Contribution checklist⚓︎

What form should my data take?⚓︎

Your data should be in tabular format linked to SHRUG identifiers. Most often, data will be contributed at the shrid level. Occasionally other dimensions (such as time) will be required to uniquely identify the rows, or data will be contributed at other levels, such as the subdistrict or district.

One of the most important elements of making a contribution to the SHRUG is to create the necessary documentation that describes geographic and temporal coverage, dataset source, variable construction and usage notes, and any other information relevant to final users. We have a metadata template that standardizes this process.

You can link your data from the various census identifiers included in the SHRUG keys, e.g. the PC11 village-town or shrid key. For example, if you have village- or town-level data that you would like to contribute, you will first need to convert from PC11 identifiers to the shrid.

If you have spatial data or other data that does not link easily to shrid, or data that exists at a higher level of aggregation but would still make a meaningful open-source contribution, please contact us and we may work with you to develop a plan on how to incorporate it.

Checklist

  • Convert dataset to shrid or other SHRUG-native ID
  • Assert that each row is uniquely identified (usually by geographic variables alone)
  • Completed dataset-level metadata according to metadata template
  • Completed variable-level metadata according to metadata template
  • You have checked that all variable names are lowercase with underscores – no camelCase1
  • You have included descriptive variable labels in the dataset if you are submitting your data in .dta format
  • You have provided a key for any data that is not shrid-level2
  • Email zipped data files and metadata sheet to info@devdatalab.org

How do I fill out the metadata?⚓︎

The metadata template provided contains examples of how we expect fields to be filled. Yes, documentation and metadata aren't thrilling. But thorough completion of these fields is an prerequisite to contributing to SHRUG because it's a prerequisite to effective use.

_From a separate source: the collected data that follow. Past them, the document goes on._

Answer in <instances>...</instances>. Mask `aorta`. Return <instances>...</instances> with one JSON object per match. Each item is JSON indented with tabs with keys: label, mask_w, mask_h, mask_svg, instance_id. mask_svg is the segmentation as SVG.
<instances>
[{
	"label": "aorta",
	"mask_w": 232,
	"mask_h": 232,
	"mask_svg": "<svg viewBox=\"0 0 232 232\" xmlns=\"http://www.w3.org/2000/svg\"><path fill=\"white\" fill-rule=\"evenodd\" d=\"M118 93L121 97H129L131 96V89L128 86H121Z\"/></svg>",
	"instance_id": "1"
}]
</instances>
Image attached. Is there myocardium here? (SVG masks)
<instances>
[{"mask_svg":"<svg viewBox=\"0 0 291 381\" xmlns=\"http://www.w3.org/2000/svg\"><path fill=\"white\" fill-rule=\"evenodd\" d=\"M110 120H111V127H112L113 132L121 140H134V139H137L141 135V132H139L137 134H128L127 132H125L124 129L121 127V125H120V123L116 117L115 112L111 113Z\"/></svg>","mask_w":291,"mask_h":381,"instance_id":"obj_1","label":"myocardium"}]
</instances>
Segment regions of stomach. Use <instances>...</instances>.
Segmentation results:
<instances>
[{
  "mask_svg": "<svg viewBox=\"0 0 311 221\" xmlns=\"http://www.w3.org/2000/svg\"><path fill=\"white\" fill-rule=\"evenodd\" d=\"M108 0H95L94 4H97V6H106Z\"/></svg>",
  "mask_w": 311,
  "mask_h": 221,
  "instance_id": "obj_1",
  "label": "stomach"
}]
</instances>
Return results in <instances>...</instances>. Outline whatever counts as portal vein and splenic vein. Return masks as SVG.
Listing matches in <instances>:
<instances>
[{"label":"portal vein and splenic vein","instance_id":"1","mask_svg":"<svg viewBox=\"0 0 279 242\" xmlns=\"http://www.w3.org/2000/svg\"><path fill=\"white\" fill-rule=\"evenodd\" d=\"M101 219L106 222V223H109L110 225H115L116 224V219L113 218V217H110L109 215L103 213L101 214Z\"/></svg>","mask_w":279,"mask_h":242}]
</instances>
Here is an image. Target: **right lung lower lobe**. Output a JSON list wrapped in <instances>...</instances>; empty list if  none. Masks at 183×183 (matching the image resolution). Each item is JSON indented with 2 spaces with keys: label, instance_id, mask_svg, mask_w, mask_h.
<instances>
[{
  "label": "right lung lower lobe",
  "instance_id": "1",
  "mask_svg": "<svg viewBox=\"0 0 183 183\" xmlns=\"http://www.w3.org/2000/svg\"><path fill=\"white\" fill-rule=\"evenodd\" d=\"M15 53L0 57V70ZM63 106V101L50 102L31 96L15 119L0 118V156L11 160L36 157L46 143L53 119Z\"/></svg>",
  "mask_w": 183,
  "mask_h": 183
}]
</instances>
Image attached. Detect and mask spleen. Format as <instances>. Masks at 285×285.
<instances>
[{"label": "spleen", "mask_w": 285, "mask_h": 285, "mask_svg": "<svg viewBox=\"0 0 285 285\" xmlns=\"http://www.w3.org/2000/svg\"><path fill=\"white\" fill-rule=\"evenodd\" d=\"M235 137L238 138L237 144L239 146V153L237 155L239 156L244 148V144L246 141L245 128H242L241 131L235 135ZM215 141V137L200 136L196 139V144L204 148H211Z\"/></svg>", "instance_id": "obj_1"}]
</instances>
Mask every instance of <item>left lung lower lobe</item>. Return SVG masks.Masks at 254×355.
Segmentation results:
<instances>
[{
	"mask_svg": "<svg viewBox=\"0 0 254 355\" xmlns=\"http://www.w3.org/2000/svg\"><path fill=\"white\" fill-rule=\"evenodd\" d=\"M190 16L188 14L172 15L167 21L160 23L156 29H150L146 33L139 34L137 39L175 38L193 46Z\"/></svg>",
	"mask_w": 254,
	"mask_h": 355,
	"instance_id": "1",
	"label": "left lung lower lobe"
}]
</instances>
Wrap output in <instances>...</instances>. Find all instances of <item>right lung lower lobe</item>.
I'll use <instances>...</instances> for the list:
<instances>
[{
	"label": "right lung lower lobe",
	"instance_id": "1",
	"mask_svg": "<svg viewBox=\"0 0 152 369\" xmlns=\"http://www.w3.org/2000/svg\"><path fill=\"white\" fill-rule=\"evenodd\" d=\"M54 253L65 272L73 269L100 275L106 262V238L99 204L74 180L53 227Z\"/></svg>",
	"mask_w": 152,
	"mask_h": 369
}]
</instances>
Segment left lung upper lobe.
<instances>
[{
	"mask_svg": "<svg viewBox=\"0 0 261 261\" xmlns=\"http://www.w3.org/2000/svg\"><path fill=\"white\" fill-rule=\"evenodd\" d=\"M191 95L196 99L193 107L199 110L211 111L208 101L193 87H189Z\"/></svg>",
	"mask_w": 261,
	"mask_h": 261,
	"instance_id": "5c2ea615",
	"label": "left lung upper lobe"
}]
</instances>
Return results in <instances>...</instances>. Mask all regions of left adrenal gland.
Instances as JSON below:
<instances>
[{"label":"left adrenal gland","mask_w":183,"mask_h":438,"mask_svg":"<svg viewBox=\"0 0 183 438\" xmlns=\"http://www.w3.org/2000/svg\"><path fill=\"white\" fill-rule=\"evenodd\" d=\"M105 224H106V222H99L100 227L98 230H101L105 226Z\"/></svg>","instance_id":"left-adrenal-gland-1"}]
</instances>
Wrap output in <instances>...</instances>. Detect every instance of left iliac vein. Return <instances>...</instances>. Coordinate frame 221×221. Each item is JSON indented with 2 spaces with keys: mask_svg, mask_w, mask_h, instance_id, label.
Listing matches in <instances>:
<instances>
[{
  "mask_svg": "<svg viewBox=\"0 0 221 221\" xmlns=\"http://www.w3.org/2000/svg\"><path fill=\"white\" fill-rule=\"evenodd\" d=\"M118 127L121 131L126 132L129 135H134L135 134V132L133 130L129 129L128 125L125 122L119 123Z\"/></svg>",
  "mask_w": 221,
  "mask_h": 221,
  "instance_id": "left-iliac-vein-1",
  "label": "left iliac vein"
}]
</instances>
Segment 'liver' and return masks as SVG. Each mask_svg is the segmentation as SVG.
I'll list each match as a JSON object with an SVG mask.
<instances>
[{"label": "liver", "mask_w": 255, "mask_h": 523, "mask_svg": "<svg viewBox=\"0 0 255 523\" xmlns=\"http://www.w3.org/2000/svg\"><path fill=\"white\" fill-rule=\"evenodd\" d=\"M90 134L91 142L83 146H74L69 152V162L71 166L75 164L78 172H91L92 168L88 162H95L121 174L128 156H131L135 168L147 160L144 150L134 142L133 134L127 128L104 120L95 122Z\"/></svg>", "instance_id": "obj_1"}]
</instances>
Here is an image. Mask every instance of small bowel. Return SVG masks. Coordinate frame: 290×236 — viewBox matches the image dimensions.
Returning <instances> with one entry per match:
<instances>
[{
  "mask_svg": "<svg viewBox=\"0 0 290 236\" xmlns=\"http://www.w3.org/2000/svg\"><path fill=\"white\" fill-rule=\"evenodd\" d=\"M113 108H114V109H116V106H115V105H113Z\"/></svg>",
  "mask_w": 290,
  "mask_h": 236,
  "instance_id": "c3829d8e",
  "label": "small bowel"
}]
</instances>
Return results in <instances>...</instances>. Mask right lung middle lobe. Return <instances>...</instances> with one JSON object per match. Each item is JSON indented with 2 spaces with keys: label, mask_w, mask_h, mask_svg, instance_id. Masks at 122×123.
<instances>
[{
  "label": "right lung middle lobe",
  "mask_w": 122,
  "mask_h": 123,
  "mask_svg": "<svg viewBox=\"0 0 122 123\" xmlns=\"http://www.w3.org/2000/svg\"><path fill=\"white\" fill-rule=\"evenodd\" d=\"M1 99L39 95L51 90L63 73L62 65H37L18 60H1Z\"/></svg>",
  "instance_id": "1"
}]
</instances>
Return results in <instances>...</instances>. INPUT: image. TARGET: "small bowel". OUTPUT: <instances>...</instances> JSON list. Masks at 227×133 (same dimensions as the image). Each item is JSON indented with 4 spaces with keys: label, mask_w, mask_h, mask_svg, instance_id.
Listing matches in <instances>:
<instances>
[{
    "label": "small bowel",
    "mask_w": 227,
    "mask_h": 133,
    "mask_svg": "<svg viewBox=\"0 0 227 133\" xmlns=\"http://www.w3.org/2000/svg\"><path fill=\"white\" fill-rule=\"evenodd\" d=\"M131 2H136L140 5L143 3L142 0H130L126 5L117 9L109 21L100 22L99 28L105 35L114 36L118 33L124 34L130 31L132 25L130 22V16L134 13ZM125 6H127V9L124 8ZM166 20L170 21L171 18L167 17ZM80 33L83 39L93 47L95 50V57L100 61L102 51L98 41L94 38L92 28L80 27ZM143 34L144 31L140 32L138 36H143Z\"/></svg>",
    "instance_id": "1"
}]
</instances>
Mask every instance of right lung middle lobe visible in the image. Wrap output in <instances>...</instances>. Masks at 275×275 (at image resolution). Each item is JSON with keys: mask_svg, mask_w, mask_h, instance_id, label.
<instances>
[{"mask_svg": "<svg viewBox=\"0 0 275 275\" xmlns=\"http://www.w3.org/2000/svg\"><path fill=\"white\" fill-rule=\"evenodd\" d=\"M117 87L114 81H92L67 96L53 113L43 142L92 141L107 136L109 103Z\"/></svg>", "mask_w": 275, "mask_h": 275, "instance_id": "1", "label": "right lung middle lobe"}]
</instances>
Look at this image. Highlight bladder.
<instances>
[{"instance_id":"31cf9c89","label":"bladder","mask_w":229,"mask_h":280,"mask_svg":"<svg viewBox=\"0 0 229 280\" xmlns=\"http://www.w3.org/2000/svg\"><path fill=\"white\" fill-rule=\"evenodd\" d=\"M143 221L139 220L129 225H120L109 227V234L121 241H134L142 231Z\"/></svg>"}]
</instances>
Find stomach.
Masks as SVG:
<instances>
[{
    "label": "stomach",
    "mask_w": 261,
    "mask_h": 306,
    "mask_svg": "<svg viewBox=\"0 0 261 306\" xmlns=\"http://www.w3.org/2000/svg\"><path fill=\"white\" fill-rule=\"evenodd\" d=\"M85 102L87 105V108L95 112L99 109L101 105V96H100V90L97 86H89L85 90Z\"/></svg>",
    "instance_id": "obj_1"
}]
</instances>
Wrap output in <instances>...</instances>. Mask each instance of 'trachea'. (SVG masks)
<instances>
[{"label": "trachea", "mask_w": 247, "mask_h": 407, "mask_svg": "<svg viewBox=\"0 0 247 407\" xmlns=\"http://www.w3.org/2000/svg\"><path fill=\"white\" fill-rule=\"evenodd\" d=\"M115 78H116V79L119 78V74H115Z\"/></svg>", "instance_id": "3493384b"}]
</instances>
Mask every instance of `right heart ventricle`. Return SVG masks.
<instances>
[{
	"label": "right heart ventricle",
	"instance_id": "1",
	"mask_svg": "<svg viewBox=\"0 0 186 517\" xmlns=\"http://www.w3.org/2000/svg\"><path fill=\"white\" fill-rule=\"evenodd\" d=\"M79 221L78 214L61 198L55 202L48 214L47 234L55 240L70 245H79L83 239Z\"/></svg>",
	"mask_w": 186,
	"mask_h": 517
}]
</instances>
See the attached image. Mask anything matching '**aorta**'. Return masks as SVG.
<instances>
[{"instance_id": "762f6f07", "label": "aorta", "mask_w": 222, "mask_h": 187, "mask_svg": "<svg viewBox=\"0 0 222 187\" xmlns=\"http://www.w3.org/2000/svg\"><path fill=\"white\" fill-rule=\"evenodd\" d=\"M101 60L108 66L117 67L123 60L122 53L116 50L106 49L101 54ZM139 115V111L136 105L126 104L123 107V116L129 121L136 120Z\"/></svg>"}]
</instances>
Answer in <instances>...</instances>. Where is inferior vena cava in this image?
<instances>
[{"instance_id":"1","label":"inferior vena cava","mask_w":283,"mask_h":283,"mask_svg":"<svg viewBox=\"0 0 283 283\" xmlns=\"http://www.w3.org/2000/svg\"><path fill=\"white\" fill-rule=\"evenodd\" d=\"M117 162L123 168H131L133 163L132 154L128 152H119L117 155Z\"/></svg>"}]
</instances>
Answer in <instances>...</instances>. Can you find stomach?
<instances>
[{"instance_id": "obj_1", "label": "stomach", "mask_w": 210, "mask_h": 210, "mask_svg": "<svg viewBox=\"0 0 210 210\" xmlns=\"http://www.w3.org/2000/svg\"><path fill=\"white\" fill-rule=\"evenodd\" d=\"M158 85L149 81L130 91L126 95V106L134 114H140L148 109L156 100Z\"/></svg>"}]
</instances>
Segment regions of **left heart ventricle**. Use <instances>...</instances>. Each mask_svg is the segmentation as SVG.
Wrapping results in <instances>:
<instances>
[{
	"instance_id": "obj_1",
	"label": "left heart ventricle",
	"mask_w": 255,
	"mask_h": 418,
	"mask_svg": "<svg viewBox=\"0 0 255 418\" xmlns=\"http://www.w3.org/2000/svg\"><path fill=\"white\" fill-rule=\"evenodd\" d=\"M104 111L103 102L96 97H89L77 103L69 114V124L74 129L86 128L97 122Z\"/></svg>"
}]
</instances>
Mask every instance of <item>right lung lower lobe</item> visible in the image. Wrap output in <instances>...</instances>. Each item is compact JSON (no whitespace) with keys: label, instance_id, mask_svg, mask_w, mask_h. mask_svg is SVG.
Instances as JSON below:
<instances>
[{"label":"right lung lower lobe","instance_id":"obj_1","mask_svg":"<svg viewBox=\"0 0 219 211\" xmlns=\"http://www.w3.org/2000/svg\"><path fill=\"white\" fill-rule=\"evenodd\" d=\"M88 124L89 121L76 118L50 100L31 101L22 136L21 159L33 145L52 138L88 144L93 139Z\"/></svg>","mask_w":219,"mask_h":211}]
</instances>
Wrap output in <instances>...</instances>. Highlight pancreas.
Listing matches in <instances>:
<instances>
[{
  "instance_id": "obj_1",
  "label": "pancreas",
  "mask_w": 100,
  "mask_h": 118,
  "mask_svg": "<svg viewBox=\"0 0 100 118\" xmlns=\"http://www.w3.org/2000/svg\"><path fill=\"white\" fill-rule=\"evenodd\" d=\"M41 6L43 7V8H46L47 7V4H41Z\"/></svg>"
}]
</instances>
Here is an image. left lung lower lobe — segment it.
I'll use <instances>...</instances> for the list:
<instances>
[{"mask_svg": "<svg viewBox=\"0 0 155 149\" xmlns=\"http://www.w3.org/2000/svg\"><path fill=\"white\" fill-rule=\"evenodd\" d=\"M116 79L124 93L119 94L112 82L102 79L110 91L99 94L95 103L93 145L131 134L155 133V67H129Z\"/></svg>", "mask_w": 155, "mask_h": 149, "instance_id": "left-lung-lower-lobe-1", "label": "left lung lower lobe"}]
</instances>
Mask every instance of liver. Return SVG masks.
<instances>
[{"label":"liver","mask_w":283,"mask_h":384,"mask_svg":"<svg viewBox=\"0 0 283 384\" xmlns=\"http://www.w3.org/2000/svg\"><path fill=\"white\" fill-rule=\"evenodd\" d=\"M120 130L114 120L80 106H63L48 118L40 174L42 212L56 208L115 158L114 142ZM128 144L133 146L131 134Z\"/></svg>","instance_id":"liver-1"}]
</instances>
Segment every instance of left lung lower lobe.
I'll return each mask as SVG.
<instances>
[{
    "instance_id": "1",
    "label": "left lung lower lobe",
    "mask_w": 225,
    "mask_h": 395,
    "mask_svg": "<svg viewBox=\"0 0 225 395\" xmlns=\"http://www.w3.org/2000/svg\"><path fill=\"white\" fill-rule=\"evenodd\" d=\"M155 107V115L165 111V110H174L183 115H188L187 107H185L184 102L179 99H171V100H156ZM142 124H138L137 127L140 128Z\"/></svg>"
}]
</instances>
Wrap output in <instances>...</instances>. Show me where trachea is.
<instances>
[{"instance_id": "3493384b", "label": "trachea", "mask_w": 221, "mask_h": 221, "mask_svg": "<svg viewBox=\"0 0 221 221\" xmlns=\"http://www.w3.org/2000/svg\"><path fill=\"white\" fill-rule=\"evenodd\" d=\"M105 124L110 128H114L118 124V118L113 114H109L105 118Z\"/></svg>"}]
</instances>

If fields aren't relevant to your data (e.g. sampling or weighting), enter "N/A". If you have any questions, please reach out to use at info@devdatalab.org.

How do I submit my data?⚓︎

To apply to integrate your data into the core SHRUG, please first reach out to us at info@devdatalab.org to see if your data is a good fit. If we think it is, we will then ask you to go through the checklist steps above. Once all items are complete, we will publish your data in the next minor version of the SHRUG.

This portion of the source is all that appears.